_Your instructions_
Repeat exactly the lines that run from the one containing "Leather Shift Knob" to the end of the data, and leave out all others.

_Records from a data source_
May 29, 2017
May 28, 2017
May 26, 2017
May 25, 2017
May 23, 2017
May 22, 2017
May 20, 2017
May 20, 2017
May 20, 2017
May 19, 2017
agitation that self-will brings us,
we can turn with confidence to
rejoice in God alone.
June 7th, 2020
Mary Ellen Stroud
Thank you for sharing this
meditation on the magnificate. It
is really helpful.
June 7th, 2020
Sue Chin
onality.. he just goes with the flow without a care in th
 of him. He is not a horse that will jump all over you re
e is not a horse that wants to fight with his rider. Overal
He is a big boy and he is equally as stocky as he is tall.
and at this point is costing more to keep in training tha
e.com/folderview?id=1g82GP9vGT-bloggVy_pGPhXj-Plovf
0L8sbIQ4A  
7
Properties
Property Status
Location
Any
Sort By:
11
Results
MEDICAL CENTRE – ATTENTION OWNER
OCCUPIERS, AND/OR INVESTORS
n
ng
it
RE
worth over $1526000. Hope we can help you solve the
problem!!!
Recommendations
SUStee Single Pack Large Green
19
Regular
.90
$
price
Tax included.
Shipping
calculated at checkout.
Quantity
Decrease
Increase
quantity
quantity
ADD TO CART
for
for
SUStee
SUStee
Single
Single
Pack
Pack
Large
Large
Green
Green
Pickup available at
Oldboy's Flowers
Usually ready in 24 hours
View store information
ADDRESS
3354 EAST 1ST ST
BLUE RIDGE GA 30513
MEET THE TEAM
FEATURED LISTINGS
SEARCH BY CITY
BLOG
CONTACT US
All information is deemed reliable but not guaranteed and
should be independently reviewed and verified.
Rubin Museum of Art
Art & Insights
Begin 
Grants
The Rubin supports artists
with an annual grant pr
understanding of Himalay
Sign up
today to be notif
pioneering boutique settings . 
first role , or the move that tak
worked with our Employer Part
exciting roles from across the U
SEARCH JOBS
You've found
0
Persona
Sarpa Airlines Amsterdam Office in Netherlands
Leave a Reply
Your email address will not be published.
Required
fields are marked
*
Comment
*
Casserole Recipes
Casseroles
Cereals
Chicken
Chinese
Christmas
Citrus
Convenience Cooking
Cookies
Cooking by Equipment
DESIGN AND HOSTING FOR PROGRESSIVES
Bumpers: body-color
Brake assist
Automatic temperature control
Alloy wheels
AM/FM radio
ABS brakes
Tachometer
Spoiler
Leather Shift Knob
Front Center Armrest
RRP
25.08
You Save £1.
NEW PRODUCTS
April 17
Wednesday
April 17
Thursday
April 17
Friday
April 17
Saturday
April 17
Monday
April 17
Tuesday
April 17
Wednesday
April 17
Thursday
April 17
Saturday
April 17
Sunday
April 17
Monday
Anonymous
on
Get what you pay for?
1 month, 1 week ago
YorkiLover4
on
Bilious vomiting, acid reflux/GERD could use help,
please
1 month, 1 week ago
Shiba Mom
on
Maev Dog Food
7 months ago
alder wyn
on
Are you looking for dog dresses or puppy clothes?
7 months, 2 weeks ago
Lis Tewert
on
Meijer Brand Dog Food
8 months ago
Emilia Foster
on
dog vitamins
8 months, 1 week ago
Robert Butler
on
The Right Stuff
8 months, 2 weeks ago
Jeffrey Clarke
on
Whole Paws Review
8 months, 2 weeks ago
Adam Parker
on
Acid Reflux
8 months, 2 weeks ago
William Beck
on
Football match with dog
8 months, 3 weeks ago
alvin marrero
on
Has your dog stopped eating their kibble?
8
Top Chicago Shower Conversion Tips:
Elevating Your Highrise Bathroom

_Exercise answer_
Leather Shift Knob
Front Center Armrest
RRP
25.08
You Save £1.
NEW PRODUCTS
April 17
Wednesday
April 17
Thursday
April 17
Friday
April 17
Saturday
April 17
Monday
April 17
Tuesday
April 17
Wednesday
April 17
Thursday
April 17
Saturday
April 17
Sunday
April 17
Monday
Anonymous
on
Get what you pay for?
1 month, 1 week ago
YorkiLover4
on
Bilious vomiting, acid reflux/GERD could use help,
please
1 month, 1 week ago
Shiba Mom
on
Maev Dog Food
7 months ago
alder wyn
on
Are you looking for dog dresses or puppy clothes?
7 months, 2 weeks ago
Lis Tewert
on
Meijer Brand Dog Food
8 months ago
Emilia Foster
on
dog vitamins
8 months, 1 week ago
Robert Butler
on
The Right Stuff
8 months, 2 weeks ago
Jeffrey Clarke
on
Whole Paws Review
8 months, 2 weeks ago
Adam Parker
on
Acid Reflux
8 months, 2 weeks ago
William Beck
on
Football match with dog
8 months, 3 weeks ago
alvin marrero
on
Has your dog stopped eating their kibble?
8
Top Chicago Shower Conversion Tips:
Elevating Your Highrise Bathroom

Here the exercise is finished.